>> start
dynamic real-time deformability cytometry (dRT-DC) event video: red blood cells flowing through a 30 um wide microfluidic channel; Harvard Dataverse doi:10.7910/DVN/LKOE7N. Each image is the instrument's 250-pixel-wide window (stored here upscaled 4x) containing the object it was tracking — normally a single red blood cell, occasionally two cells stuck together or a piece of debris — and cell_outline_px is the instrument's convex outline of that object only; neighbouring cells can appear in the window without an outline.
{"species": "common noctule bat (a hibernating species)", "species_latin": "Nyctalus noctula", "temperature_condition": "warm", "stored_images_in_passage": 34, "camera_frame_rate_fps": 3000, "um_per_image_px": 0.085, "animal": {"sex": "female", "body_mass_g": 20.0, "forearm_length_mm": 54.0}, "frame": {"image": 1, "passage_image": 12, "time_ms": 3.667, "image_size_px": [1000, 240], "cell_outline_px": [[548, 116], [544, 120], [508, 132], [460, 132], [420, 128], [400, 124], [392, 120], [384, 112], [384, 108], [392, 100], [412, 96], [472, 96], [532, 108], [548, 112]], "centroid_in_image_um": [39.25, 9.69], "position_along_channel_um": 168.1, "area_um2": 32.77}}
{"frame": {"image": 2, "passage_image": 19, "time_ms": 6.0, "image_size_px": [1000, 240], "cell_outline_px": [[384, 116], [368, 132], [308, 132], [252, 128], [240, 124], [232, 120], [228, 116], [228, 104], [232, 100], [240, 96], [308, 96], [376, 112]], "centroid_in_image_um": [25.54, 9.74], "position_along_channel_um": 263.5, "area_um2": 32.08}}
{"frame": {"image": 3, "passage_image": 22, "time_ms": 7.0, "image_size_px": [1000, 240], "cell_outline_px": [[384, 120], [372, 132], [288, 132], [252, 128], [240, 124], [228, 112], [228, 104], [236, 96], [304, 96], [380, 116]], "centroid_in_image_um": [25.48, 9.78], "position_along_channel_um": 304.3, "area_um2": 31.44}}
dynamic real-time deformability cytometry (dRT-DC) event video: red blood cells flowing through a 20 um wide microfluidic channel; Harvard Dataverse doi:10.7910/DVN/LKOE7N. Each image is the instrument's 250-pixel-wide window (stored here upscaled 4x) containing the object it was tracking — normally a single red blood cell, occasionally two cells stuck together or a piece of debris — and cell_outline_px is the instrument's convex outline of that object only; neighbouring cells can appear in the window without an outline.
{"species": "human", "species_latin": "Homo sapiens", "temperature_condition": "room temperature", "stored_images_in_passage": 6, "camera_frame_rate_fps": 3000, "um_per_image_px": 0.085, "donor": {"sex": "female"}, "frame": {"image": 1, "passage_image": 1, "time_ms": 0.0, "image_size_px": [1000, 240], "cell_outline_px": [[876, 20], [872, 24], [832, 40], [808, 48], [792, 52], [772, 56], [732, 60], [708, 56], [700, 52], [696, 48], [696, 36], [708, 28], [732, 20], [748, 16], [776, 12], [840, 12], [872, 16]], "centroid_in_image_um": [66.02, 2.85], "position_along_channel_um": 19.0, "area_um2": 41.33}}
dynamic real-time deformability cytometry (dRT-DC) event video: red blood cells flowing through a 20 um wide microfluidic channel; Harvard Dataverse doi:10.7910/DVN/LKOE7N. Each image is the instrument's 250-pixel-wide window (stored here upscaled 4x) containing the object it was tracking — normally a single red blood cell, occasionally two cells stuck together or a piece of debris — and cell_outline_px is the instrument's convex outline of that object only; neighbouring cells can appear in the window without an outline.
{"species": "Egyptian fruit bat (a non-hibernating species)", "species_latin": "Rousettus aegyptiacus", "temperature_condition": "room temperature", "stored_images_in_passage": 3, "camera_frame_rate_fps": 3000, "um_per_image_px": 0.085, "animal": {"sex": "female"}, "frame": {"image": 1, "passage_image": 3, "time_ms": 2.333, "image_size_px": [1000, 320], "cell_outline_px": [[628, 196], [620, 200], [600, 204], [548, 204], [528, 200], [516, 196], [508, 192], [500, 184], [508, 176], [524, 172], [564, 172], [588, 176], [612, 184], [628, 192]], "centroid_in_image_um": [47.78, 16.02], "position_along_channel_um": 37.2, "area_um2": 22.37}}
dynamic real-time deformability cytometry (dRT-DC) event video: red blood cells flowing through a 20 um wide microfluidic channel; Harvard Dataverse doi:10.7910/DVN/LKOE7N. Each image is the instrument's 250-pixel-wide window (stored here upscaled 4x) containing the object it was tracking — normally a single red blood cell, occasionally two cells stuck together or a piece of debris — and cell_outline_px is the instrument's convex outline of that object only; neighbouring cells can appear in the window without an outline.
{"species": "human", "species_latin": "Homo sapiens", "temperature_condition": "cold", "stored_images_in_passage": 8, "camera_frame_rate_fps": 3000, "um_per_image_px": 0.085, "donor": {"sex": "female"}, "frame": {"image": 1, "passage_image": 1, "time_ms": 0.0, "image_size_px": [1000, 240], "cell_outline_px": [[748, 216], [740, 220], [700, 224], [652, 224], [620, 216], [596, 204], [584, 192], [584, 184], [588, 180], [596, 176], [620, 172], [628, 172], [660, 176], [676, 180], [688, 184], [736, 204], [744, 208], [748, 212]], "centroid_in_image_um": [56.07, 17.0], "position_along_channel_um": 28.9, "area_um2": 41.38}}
>> end
### Problem description
Return all the data exactly as given.

### Exercise result
dynamic real-time deformability cytometry (dRT-DC) event video: red blood cells flowing through a 30 um wide microfluidic channel; Harvard Dataverse doi:10.7910/DVN/LKOE7N. Each image is the instrument's 250-pixel-wide window (stored here upscaled 4x) containing the object it was tracking — normally a single red blood cell, occasionally two cells stuck together or a piece of debris — and cell_outline_px is the instrument's convex outline of that object only; neighbouring cells can appear in the window without an outline.
{"species": "common noctule bat (a hibernating species)", "species_latin": "Nyctalus noctula", "temperature_condition": "warm", "stored_images_in_passage": 34, "camera_frame_rate_fps": 3000, "um_per_image_px": 0.085, "animal": {"sex": "female", "body_mass_g": 20.0, "forearm_length_mm": 54.0}, "frame": {"image": 1, "passage_image": 12, "time_ms": 3.667, "image_size_px": [1000, 240], "cell_outline_px": [[548, 116], [544, 120], [508, 132], [460, 132], [420, 128], [400, 124], [392, 120], [384, 112], [384, 108], [392, 100], [412, 96], [472, 96], [532, 108], [548, 112]], "centroid_in_image_um": [39.25, 9.69], "position_along_channel_um": 168.1, "area_um2": 32.77}}
{"frame": {"image": 2, "passage_image": 19, "time_ms": 6.0, "image_size_px": [1000, 240], "cell_outline_px": [[384, 116], [368, 132], [308, 132], [252, 128], [240, 124], [232, 120], [228, 116], [228, 104], [232, 100], [240, 96], [308, 96], [376, 112]], "centroid_in_image_um": [25.54, 9.74], "position_along_channel_um": 263.5, "area_um2": 32.08}}
{"frame": {"image": 3, "passage_image": 22, "time_ms": 7.0, "image_size_px": [1000, 240], "cell_outline_px": [[384, 120], [372, 132], [288, 132], [252, 128], [240, 124], [228, 112], [228, 104], [236, 96], [304, 96], [380, 116]], "centroid_in_image_um": [25.48, 9.78], "position_along_channel_um": 304.3, "area_um2": 31.44}}
dynamic real-time deformability cytometry (dRT-DC) event video: red blood cells flowing through a 20 um wide microfluidic channel; Harvard Dataverse doi:10.7910/DVN/LKOE7N. Each image is the instrument's 250-pixel-wide window (stored here upscaled 4x) containing the object it was tracking — normally a single red blood cell, occasionally two cells stuck together or a piece of debris — and cell_outline_px is the instrument's convex outline of that object only; neighbouring cells can appear in the window without an outline.
{"species": "human", "species_latin": "Homo sapiens", "temperature_condition": "room temperature", "stored_images_in_passage": 6, "camera_frame_rate_fps": 3000, "um_per_image_px": 0.085, "donor": {"sex": "female"}, "frame": {"image": 1, "passage_image": 1, "time_ms": 0.0, "image_size_px": [1000, 240], "cell_outline_px": [[876, 20], [872, 24], [832, 40], [808, 48], [792, 52], [772, 56], [732, 60], [708, 56], [700, 52], [696, 48], [696, 36], [708, 28], [732, 20], [748, 16], [776, 12], [840, 12], [872, 16]], "centroid_in_image_um": [66.02, 2.85], "position_along_channel_um": 19.0, "area_um2": 41.33}}
dynamic real-time deformability cytometry (dRT-DC) event video: red blood cells flowing through a 20 um wide microfluidic channel; Harvard Dataverse doi:10.7910/DVN/LKOE7N. Each image is the instrument's 250-pixel-wide window (stored here upscaled 4x) containing the object it was tracking — normally a single red blood cell, occasionally two cells stuck together or a piece of debris — and cell_outline_px is the instrument's convex outline of that object only; neighbouring cells can appear in the window without an outline.
{"species": "Egyptian fruit bat (a non-hibernating species)", "species_latin": "Rousettus aegyptiacus", "temperature_condition": "room temperature", "stored_images_in_passage": 3, "camera_frame_rate_fps": 3000, "um_per_image_px": 0.085, "animal": {"sex": "female"}, "frame": {"image": 1, "passage_image": 3, "time_ms": 2.333, "image_size_px": [1000, 320], "cell_outline_px": [[628, 196], [620, 200], [600, 204], [548, 204], [528, 200], [516, 196], [508, 192], [500, 184], [508, 176], [524, 172], [564, 172], [588, 176], [612, 184], [628, 192]], "centroid_in_image_um": [47.78, 16.02], "position_along_channel_um": 37.2, "area_um2": 22.37}}
dynamic real-time deformability cytometry (dRT-DC) event video: red blood cells flowing through a 20 um wide microfluidic channel; Harvard Dataverse doi:10.7910/DVN/LKOE7N. Each image is the instrument's 250-pixel-wide window (stored here upscaled 4x) containing the object it was tracking — normally a single red blood cell, occasionally two cells stuck together or a piece of debris — and cell_outline_px is the instrument's convex outline of that object only; neighbouring cells can appear in the window without an outline.
{"species": "human", "species_latin": "Homo sapiens", "temperature_condition": "cold", "stored_images_in_passage": 8, "camera_frame_rate_fps": 3000, "um_per_image_px": 0.085, "donor": {"sex": "female"}, "frame": {"image": 1, "passage_image": 1, "time_ms": 0.0, "image_size_px": [1000, 240], "cell_outline_px": [[748, 216], [740, 220], [700, 224], [652, 224], [620, 216], [596, 204], [584, 192], [584, 184], [588, 180], [596, 176], [620, 172], [628, 172], [660, 176], [676, 180], [688, 184], [736, 204], [744, 208], [748, 212]], "centroid_in_image_um": [56.07, 17.0], "position_along_channel_um": 28.9, "area_um2": 41.38}}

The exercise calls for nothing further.